March Artifact of the Month: Searles Bowie Knife

This month’s artifact of the month is a Bowie knife, made on commission by James Bowie’s older brother, Rezin Pleasant Bowie in the 1830s. It is one of the finest examples of an early Bowie knife in existence. The knife was made by Baton Rouge jeweler and cutler Daniel Searles. Several similar knives attributed to Searles and Rezin Bowie exist in private collections.

Fast Facts: Blade length: 9.4 in. ǀ Overall length: 14.4 in. ǀ Markings: On blade “Searles. Baton Rouge, LA.” ǀ Donors: Lt. Col. Richard T. Bowie and & Richard Bowie, Jr.

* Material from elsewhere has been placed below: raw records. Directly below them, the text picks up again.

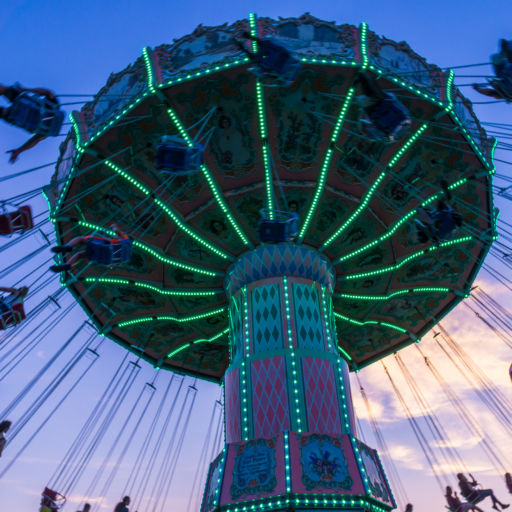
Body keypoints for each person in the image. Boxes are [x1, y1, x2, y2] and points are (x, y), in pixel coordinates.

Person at [0, 83, 63, 163]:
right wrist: (19, 151)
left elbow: (48, 92)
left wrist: (25, 89)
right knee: (7, 94)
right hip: (15, 114)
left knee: (7, 91)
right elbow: (35, 141)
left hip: (21, 104)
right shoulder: (45, 132)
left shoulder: (54, 108)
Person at [50, 224, 131, 273]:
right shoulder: (125, 257)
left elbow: (117, 230)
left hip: (103, 247)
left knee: (81, 239)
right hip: (102, 258)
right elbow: (109, 265)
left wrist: (114, 226)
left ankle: (68, 246)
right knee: (80, 255)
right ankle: (67, 265)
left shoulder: (126, 240)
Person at [355, 71, 411, 141]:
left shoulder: (405, 120)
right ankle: (363, 76)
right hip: (380, 106)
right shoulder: (392, 133)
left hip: (380, 106)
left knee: (369, 94)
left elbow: (400, 108)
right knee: (370, 94)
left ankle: (363, 76)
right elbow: (369, 134)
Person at [415, 181, 462, 245]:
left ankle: (447, 199)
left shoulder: (436, 234)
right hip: (449, 220)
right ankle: (447, 199)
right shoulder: (430, 229)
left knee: (442, 210)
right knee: (438, 211)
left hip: (451, 221)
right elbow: (418, 221)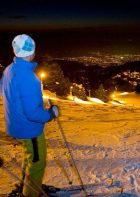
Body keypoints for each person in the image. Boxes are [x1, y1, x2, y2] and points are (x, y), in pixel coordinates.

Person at [0, 34, 59, 197]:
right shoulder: (28, 77)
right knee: (37, 162)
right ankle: (30, 193)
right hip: (29, 130)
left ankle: (28, 184)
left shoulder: (9, 70)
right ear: (31, 51)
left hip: (15, 125)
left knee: (30, 157)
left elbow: (5, 92)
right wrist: (50, 114)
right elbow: (32, 113)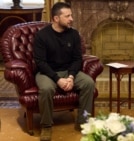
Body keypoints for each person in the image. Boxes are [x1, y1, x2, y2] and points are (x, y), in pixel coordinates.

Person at [33, 2, 95, 141]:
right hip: (47, 73)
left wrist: (71, 77)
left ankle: (83, 122)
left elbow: (77, 59)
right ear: (56, 18)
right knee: (47, 89)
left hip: (68, 71)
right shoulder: (42, 36)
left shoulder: (73, 34)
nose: (71, 19)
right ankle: (46, 126)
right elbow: (41, 62)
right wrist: (57, 79)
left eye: (71, 15)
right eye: (67, 16)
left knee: (88, 83)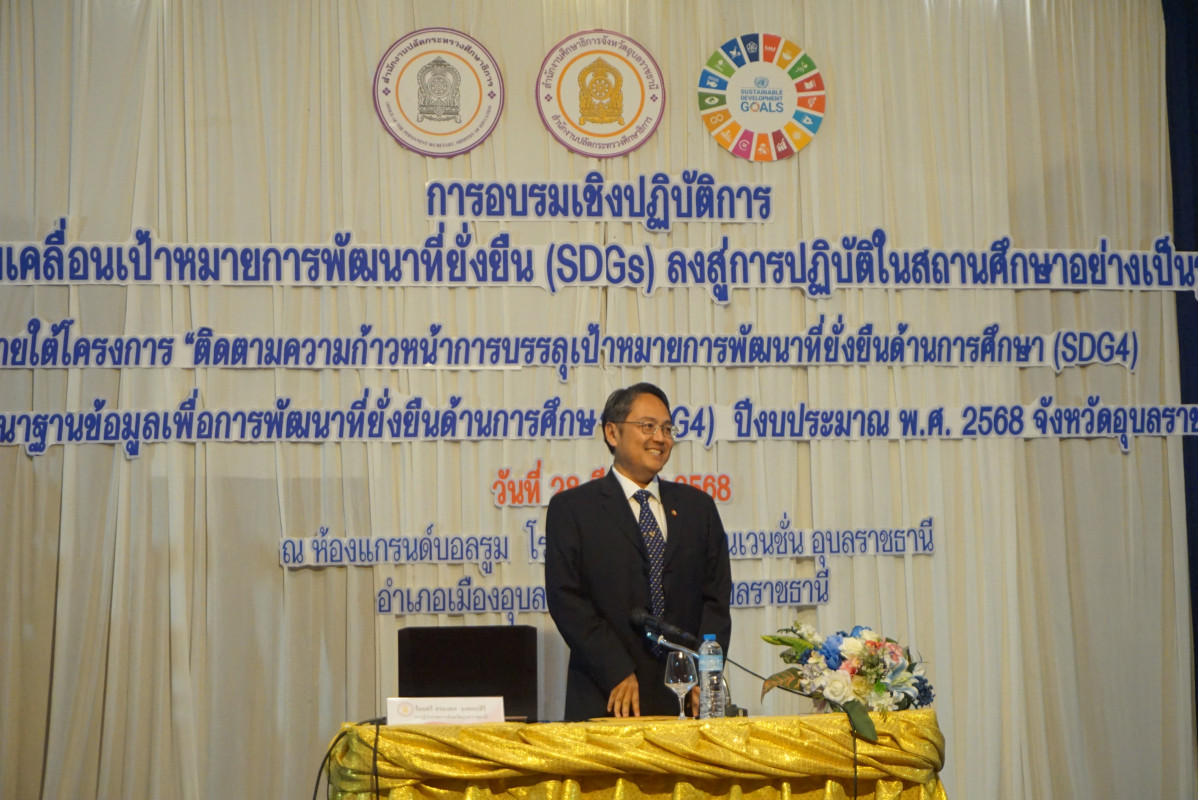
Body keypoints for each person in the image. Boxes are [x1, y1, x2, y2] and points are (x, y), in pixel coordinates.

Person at [545, 382, 732, 720]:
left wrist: (706, 674)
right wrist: (615, 669)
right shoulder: (574, 509)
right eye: (648, 426)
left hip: (686, 696)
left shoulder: (698, 508)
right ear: (612, 433)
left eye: (667, 429)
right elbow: (567, 600)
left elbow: (715, 600)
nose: (660, 438)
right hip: (609, 693)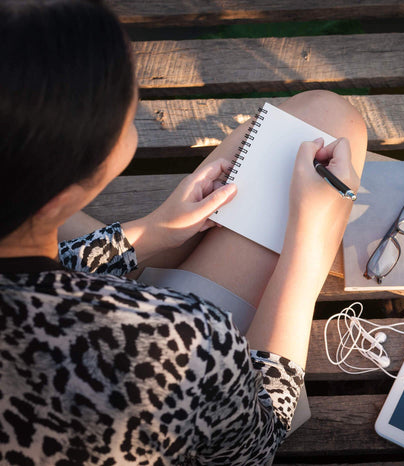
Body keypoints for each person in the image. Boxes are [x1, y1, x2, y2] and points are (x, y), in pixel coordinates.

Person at [0, 1, 367, 464]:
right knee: (329, 117)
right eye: (127, 116)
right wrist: (309, 248)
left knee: (309, 118)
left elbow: (37, 276)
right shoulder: (178, 338)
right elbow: (255, 441)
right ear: (58, 196)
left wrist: (153, 233)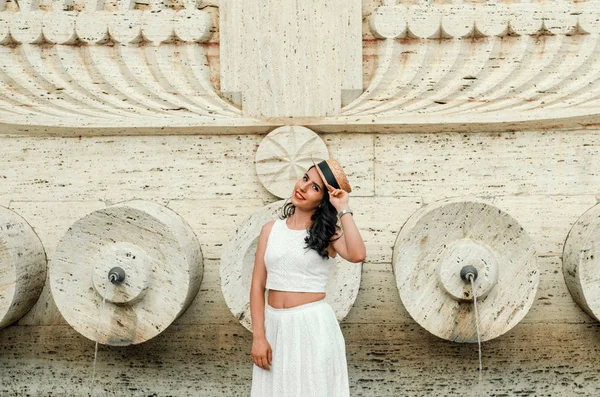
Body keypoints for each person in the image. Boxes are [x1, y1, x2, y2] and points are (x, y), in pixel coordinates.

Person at [249, 157, 366, 397]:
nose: (302, 187)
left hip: (311, 327)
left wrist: (342, 207)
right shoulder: (270, 229)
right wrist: (258, 336)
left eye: (315, 187)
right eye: (305, 178)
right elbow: (257, 285)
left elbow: (357, 254)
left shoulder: (329, 234)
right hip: (274, 327)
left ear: (323, 201)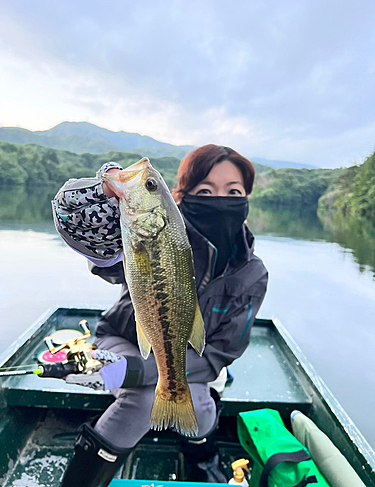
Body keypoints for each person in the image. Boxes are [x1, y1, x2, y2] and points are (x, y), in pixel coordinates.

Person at [52, 144, 268, 487]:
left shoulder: (252, 273)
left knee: (196, 405)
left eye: (233, 191)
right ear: (182, 195)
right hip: (123, 340)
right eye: (206, 190)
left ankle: (201, 458)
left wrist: (142, 371)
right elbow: (107, 263)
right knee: (141, 400)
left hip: (193, 361)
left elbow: (221, 352)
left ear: (246, 198)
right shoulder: (154, 230)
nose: (220, 199)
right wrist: (87, 213)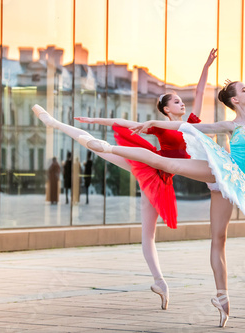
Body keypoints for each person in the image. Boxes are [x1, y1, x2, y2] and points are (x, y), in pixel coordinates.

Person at [63, 35, 245, 327]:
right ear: (235, 100)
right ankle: (109, 149)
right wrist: (155, 123)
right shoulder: (230, 125)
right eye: (244, 89)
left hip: (236, 184)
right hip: (222, 170)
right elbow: (189, 127)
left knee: (219, 239)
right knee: (167, 162)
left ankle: (222, 298)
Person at [32, 48, 217, 310]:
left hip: (161, 180)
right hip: (149, 163)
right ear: (165, 109)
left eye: (180, 101)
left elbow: (199, 93)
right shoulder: (160, 125)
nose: (181, 103)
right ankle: (55, 123)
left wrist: (206, 66)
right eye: (175, 101)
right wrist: (96, 119)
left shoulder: (191, 123)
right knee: (99, 147)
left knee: (149, 235)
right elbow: (123, 121)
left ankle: (160, 283)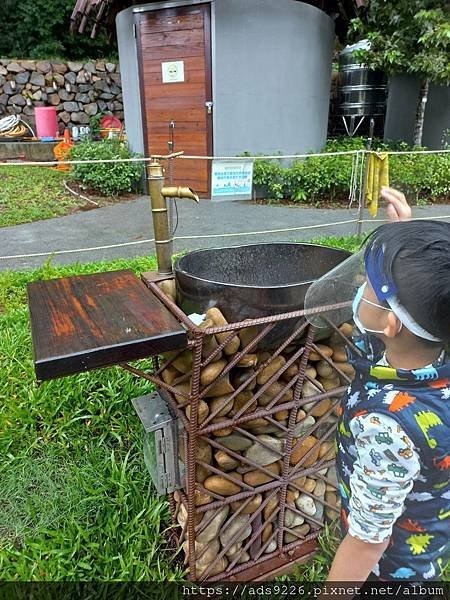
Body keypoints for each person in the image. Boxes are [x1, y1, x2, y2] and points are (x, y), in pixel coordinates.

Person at [326, 187, 450, 582]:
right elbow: (421, 304)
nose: (361, 285)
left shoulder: (386, 429)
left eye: (369, 284)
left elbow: (368, 541)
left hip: (392, 571)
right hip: (430, 541)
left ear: (389, 324)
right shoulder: (428, 353)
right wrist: (408, 248)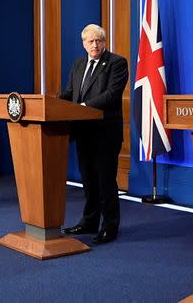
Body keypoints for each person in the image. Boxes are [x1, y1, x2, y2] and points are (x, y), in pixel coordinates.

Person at [60, 24, 128, 244]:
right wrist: (51, 104)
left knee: (106, 181)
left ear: (104, 42)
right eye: (90, 41)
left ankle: (110, 227)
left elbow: (111, 95)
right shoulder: (78, 64)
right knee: (88, 181)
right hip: (83, 132)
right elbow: (70, 92)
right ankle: (89, 221)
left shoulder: (117, 63)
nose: (95, 44)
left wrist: (82, 106)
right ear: (83, 44)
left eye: (99, 40)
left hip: (105, 133)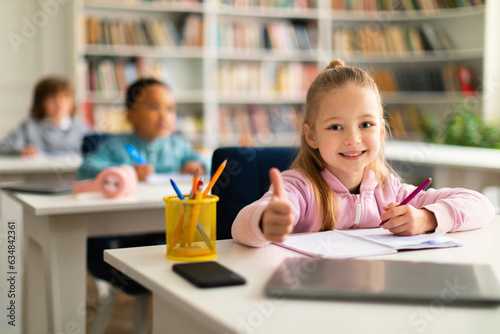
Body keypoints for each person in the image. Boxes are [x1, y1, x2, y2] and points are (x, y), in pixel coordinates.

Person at [231, 59, 495, 247]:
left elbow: (481, 205)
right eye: (335, 127)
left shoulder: (391, 192)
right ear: (311, 136)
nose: (353, 139)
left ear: (381, 131)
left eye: (365, 125)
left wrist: (427, 217)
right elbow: (240, 227)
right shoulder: (299, 188)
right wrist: (265, 222)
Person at [77, 77, 206, 181]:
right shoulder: (116, 146)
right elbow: (85, 170)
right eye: (154, 107)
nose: (164, 116)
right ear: (130, 115)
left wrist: (198, 166)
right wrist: (127, 172)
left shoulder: (178, 145)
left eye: (170, 109)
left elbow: (206, 163)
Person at [0, 76, 88, 156]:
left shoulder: (80, 127)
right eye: (53, 97)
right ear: (40, 102)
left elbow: (98, 148)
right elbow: (3, 147)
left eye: (65, 96)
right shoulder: (29, 127)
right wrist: (21, 151)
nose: (59, 102)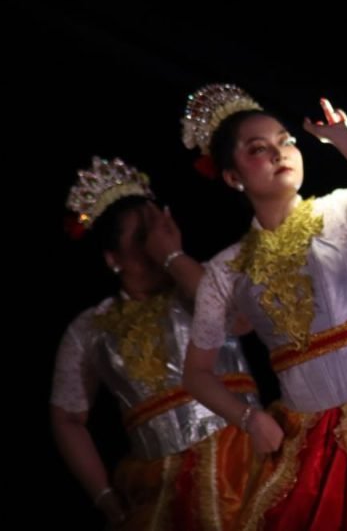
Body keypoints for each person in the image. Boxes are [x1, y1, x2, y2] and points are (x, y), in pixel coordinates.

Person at [180, 84, 347, 530]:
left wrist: (345, 141)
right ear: (233, 177)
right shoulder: (225, 270)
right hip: (307, 436)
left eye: (286, 141)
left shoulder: (337, 211)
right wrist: (249, 419)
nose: (278, 153)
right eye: (258, 149)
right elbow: (196, 374)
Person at [53, 156, 258, 530]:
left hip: (249, 460)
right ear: (113, 258)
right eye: (140, 239)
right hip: (163, 490)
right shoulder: (90, 328)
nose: (153, 247)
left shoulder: (200, 281)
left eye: (157, 232)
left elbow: (242, 320)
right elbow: (66, 417)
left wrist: (174, 256)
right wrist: (105, 497)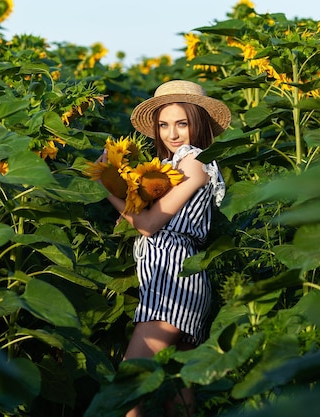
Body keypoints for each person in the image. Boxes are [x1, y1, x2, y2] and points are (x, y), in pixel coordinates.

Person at [98, 79, 230, 416]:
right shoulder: (172, 166)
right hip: (175, 277)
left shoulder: (195, 162)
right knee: (177, 392)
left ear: (198, 124)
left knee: (129, 386)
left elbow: (149, 225)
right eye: (164, 125)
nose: (172, 133)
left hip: (173, 280)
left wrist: (106, 182)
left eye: (182, 124)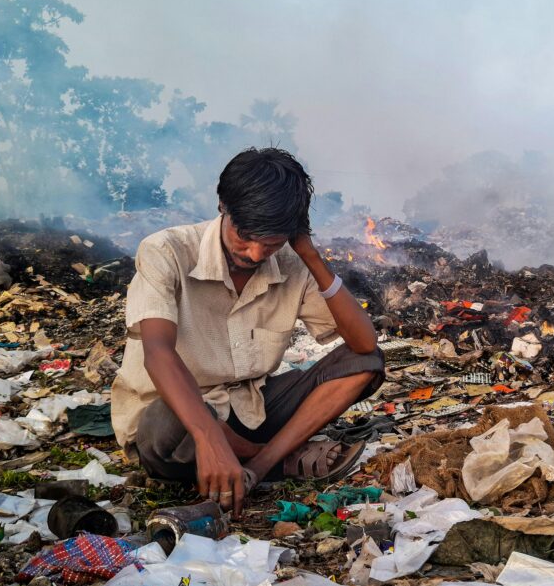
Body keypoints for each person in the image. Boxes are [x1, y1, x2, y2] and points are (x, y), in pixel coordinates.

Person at [111, 148, 385, 518]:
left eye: (271, 243)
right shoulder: (167, 251)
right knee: (165, 420)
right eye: (245, 236)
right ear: (223, 206)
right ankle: (269, 457)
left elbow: (364, 343)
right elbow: (158, 353)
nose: (255, 254)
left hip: (250, 411)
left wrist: (309, 255)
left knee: (364, 361)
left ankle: (262, 465)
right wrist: (209, 437)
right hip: (179, 425)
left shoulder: (290, 261)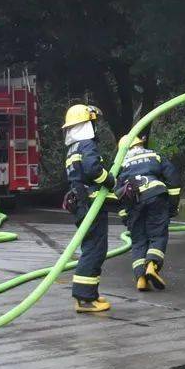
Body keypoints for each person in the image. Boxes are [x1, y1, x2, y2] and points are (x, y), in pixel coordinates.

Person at [62, 104, 115, 313]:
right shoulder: (86, 145)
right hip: (90, 203)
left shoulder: (72, 148)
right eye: (93, 123)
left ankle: (88, 293)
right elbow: (93, 170)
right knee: (95, 249)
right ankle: (84, 298)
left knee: (90, 248)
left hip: (80, 203)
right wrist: (109, 180)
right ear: (87, 124)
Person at [115, 133, 181, 291]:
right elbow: (173, 178)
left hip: (133, 203)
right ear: (140, 144)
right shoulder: (154, 155)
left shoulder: (120, 164)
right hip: (155, 196)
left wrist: (126, 218)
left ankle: (141, 278)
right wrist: (172, 205)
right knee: (157, 234)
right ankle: (152, 265)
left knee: (138, 240)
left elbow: (116, 193)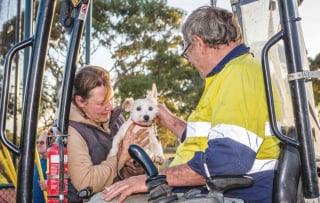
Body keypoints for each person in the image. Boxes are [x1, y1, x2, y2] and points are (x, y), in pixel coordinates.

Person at [94, 6, 282, 203]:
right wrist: (169, 121)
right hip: (210, 190)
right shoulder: (230, 74)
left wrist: (152, 179)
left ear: (198, 43)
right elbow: (206, 138)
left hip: (232, 194)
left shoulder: (238, 76)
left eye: (187, 53)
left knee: (102, 200)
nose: (190, 61)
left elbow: (227, 161)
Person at [67, 65, 148, 202]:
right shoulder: (71, 131)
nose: (110, 107)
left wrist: (136, 166)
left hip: (118, 193)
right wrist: (120, 156)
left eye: (111, 99)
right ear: (80, 101)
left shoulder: (116, 119)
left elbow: (121, 172)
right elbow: (86, 183)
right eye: (102, 103)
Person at [33, 131, 49, 203]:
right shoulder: (39, 161)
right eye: (37, 142)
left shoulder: (55, 162)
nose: (38, 144)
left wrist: (50, 184)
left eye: (42, 142)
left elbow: (66, 183)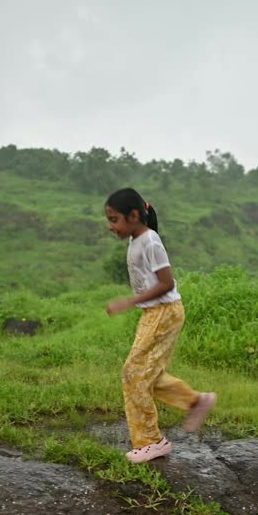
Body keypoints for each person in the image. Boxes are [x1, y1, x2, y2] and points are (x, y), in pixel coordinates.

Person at [104, 187, 216, 463]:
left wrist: (129, 301)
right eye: (109, 220)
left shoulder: (151, 241)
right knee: (144, 374)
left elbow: (166, 283)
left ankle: (151, 441)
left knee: (134, 374)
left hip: (164, 313)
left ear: (133, 216)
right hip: (153, 314)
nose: (111, 226)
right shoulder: (136, 239)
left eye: (114, 219)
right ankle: (195, 401)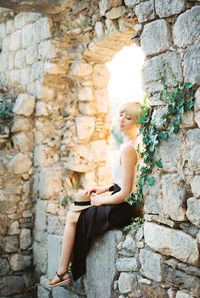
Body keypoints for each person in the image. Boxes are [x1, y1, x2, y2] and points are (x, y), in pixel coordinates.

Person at [49, 102, 143, 288]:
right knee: (74, 215)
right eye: (121, 114)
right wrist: (104, 189)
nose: (122, 120)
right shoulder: (128, 145)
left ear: (137, 123)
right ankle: (63, 271)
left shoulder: (129, 149)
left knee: (73, 217)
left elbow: (126, 192)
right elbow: (126, 181)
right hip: (120, 200)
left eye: (129, 117)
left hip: (124, 206)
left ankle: (62, 272)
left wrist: (100, 202)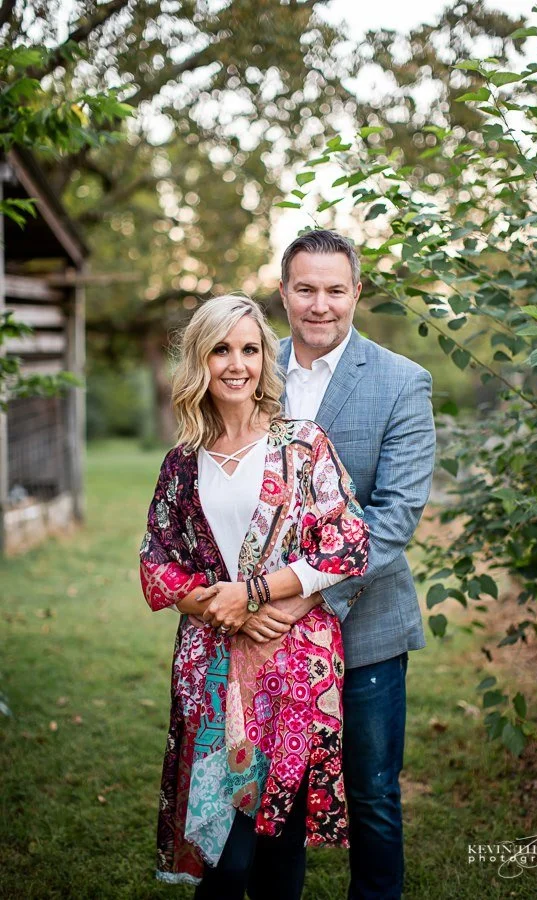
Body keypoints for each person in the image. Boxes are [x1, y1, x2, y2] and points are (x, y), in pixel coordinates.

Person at [139, 294, 369, 898]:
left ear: (265, 358)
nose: (236, 364)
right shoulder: (182, 463)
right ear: (200, 361)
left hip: (294, 664)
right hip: (213, 669)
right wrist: (221, 608)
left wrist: (256, 594)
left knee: (277, 846)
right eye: (221, 349)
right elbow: (157, 562)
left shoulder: (303, 444)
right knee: (223, 853)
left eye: (249, 348)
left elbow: (347, 544)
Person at [246, 230, 436, 900]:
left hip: (365, 626)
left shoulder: (401, 382)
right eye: (305, 289)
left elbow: (393, 519)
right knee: (277, 792)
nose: (319, 304)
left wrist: (301, 594)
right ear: (284, 293)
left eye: (334, 289)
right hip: (264, 631)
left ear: (356, 292)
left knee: (374, 793)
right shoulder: (248, 371)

The presentation-grade knife is inscribed on the sheath throat “R.P. Bowie to H.W. Fowler, U.S.D.” Henry Waller Fowler, a native New Yorker, held a captain’s commission in the 2nd U.S. Dragoon Regiment (1836–1841) before retiring to Louisiana where he met Rezin Bowie. Fowler later was elected major of the 3rd Regiment of Louisiana Volunteers at the start of the Mexican War but the unit disbanded and saw no action.

The Searles Bowie Knife is currently on display as part of our new exhibition exploring the life of legendary Alamo defender James Bowie and his famous knife. This free exhibition uses translucent touch screen technology to allow visitors to interact with the Searles knife and other historically significant Bowie knives.